BEGIN GIVEN DATA
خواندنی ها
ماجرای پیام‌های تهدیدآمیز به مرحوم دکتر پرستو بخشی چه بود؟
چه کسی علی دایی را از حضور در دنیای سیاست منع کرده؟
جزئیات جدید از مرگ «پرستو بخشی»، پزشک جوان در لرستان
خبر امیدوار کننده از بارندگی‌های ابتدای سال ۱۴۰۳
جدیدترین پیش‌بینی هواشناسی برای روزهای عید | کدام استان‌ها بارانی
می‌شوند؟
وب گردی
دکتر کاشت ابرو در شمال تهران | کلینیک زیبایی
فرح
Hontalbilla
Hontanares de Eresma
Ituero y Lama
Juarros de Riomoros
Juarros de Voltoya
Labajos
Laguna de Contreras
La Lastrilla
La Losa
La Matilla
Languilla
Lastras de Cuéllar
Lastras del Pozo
END GIVEN DATA
BEGIN GIVEN DATA
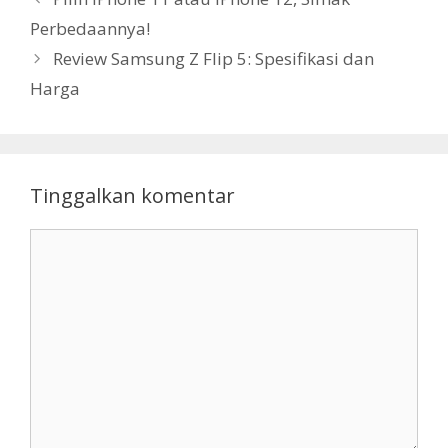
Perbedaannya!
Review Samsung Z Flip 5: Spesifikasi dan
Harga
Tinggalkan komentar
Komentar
END GIVEN DATA
AIM OF THE TASK:
Please give only the number of rows above that contain the word "Lastras", counting a match only when the case is the same.

OUTPUT:
2